As dividend investors we want not only to receive a good return on our investment but also capital appreciation. The best way to do this is to target companies in a known distribution-hiking cycle. A number of companies are known to produce regular, annual, dividend increases and this year is no different. While some, like Johnson & Johnson (NYSE:JNJ) and Exxon (NYSE:XOM) carry high share prices to go along with their steadily rising payments but not all are in that class. Following are 5 dividend picks for 2017. Each has been increasing distribution payments for at least 5 years, each is expected to do so again this year, and none have a share price higher than $50.
The Weyco Group Inc (NASDAQ:WEYS) is a manufacturer and distributor of men's footwear operating in two segments; higher end dress shoes and lower end casual. The company has been increasing its dividend steadily over the past 35 years and yields a little more than 3% when trading at $27. Distributions are paid quarterly for a net payment of $.84. The company typically increases the payment in the fiscal 1st quarter or by the end of the calendar 2nd quarter. The company has recently reported a couple of quarters with weaker than expected earnings which have helped drive share prices down to a 1 year low. The stock has been steadily rising over the past 5 years, supported by improving labor markets, and is expected to continue rising along with those same labor markets into the coming years.
Tanger Factory Outlet Centers (NYSE:SKT) is a fully integrated real estate investment trust engaged in the business of buying, building and operating factory outlet stores and is the largest such company in existence. They have been increasing their dividend on an annual basis for 23 years with a yield near 4% when trading near $32. The dividend is paid quarterly for an annualized distribution of $1.30. Over the past 3 quarters the company has delivered market beating performance driven by increases in comp store sales and improvements in consumer spending.
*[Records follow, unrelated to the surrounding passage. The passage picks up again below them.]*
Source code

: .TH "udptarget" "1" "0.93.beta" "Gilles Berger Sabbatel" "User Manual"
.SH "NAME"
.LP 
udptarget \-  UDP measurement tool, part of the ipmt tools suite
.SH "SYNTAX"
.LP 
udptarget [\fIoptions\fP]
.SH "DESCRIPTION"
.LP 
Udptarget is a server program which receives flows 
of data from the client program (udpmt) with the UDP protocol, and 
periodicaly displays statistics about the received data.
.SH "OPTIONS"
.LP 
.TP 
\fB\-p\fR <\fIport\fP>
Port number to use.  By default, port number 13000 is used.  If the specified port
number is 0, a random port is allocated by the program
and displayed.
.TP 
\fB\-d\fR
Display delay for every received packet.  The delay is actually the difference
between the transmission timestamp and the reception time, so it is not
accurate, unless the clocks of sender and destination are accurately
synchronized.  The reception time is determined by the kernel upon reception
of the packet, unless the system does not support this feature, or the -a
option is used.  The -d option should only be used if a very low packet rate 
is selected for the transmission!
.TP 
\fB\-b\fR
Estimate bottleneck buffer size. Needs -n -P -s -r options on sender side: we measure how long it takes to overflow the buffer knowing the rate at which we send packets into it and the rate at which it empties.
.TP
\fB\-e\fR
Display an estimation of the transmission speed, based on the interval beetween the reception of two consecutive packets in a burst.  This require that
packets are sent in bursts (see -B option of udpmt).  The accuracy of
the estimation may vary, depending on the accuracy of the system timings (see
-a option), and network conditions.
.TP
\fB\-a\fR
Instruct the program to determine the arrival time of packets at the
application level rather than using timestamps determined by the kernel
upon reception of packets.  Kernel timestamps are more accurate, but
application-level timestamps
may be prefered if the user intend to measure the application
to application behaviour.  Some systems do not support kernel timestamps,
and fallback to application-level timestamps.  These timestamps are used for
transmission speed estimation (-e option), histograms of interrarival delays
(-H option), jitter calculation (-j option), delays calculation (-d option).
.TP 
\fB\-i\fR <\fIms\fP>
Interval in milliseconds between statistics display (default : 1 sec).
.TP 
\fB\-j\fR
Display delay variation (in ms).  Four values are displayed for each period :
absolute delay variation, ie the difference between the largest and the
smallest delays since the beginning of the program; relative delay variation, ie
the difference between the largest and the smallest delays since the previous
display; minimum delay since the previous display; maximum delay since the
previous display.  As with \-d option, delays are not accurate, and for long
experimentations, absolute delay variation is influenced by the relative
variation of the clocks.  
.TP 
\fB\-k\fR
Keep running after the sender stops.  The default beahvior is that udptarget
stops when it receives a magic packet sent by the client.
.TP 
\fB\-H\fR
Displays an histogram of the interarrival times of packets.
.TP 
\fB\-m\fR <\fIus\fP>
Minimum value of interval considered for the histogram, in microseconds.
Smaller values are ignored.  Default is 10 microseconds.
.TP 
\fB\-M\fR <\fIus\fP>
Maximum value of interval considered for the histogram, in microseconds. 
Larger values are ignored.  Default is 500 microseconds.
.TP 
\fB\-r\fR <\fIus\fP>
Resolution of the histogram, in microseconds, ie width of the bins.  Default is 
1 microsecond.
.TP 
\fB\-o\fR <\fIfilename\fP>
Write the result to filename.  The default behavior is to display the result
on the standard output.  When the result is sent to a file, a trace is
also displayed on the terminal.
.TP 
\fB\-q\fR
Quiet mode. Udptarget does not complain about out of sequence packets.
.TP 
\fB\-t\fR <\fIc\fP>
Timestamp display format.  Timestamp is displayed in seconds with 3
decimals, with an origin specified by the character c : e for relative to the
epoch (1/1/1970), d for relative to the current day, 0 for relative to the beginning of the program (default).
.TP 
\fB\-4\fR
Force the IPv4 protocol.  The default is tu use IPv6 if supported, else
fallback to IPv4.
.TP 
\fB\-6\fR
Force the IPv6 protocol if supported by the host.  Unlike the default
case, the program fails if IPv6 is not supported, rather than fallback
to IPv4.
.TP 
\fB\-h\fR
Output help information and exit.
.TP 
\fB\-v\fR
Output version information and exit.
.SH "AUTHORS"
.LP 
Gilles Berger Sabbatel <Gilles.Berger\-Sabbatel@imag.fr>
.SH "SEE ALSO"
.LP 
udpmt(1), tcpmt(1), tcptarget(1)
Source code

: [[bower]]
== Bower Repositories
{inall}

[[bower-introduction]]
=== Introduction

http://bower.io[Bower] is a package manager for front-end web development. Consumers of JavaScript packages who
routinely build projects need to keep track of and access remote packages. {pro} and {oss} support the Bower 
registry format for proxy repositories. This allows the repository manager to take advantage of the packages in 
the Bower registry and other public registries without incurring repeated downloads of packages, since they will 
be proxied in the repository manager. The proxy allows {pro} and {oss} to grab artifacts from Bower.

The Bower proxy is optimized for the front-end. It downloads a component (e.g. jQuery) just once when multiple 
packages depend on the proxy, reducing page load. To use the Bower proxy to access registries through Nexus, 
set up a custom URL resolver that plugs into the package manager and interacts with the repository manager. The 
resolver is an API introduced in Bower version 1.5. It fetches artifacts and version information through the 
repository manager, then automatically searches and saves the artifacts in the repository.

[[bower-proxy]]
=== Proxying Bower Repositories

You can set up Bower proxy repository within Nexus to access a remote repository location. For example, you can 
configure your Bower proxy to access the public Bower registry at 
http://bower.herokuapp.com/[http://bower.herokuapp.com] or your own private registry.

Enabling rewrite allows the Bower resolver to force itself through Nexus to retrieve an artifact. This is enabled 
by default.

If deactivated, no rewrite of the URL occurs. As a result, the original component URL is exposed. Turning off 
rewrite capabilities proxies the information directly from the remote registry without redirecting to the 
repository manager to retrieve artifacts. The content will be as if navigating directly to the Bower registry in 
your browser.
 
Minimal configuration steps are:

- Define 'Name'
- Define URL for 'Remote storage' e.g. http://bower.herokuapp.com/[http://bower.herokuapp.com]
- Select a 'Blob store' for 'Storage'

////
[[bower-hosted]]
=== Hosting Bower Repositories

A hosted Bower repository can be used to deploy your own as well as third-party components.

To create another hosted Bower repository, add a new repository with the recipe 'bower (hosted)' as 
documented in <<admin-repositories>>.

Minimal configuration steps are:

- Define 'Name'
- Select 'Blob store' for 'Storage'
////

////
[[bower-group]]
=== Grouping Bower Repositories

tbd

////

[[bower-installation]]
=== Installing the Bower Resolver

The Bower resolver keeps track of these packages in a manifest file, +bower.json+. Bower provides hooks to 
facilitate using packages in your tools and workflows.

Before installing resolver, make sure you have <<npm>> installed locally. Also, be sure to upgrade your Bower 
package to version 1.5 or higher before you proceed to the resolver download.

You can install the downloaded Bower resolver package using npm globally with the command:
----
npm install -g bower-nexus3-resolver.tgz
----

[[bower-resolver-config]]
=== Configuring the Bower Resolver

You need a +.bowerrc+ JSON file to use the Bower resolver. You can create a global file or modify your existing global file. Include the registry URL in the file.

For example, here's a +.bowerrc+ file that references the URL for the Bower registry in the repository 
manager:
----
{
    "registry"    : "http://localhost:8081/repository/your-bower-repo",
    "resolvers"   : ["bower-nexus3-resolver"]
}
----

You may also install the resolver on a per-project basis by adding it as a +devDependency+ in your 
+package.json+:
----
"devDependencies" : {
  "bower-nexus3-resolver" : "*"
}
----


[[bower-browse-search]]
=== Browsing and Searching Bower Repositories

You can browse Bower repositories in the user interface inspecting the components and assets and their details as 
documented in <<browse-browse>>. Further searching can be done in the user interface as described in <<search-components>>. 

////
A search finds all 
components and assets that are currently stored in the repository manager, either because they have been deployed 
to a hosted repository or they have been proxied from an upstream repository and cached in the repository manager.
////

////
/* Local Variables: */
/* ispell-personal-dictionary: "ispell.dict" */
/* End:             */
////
Consumer spending is improving on the back of labor markets which has seen wages grow at a rated greater than 2.5% YOY for the last 12 months. Outlook for labor is good, as is the consumer, which is good for Tanger Factory Outlets. As an added bonus this fund provides diversification into the real assets space, along with inflation protection that comes with it.
International Speedway Corporation (NASDAQ:ISCA) owns and operates racing facilities across North America. They produce income through ticket sales at events, concession sales, advertising space, royalties and TV rights. When it comes to the dividend this company pays $0.41 annually for a yield of 1.10% at $37 with an additional increase expected this year, the 20th consecutive. Ticket and concession sales are expected to pick up over the course of the year as labor markets and consumer spending improve.
AmeriGas Partners LP (NYSE:APU), along with their subsidiary Amerigas Propane, is the largest distributor of retail propane for residential and commercial use. The company has recently seen a downturn in share prices driven by warmer than usual winter temperatures and declining natural gas prices but is still considered a healthy dividend payer. At current prices the company is yielding roughly 8%, $3.76 annually, and has been increasing its distribution annually for the past 12 years. This fund may experience further headwinds as natural gas prices remain under pressure but those risks are mitigated by improvements in consumer spending and the onset of the summer grilling season. Also, as with Tanger Factory Outlets, Amerigas Partners LP provides exposure into real assets, diversification within the portfolio and the healthiest dividend of the lot.
Steelcase (NYSE:SCS), contrary to its name, is engaged in the business of high-performance work environments. The company's portfolio of products includes furniture systems, seating, storage and technology solutions for business. Current distribution is $0.48 annually, paid quarterly, for a yield near 3% when trading at $16. The business model says it all here, providing high-performance work environments within an economy approaching full employment. Bottom line, each month of positive job creation, rising participation and declining layoffs is another month Steelcase is making money.
Disclosure: I/we have no positions in any stocks mentioned, and no plans to initiate any positions within the next 72 hours.
I wrote this article myself, and it expresses my own opinions. I am not receiving compensation for it. I have no business relationship with any company whose stock is mentioned in this article.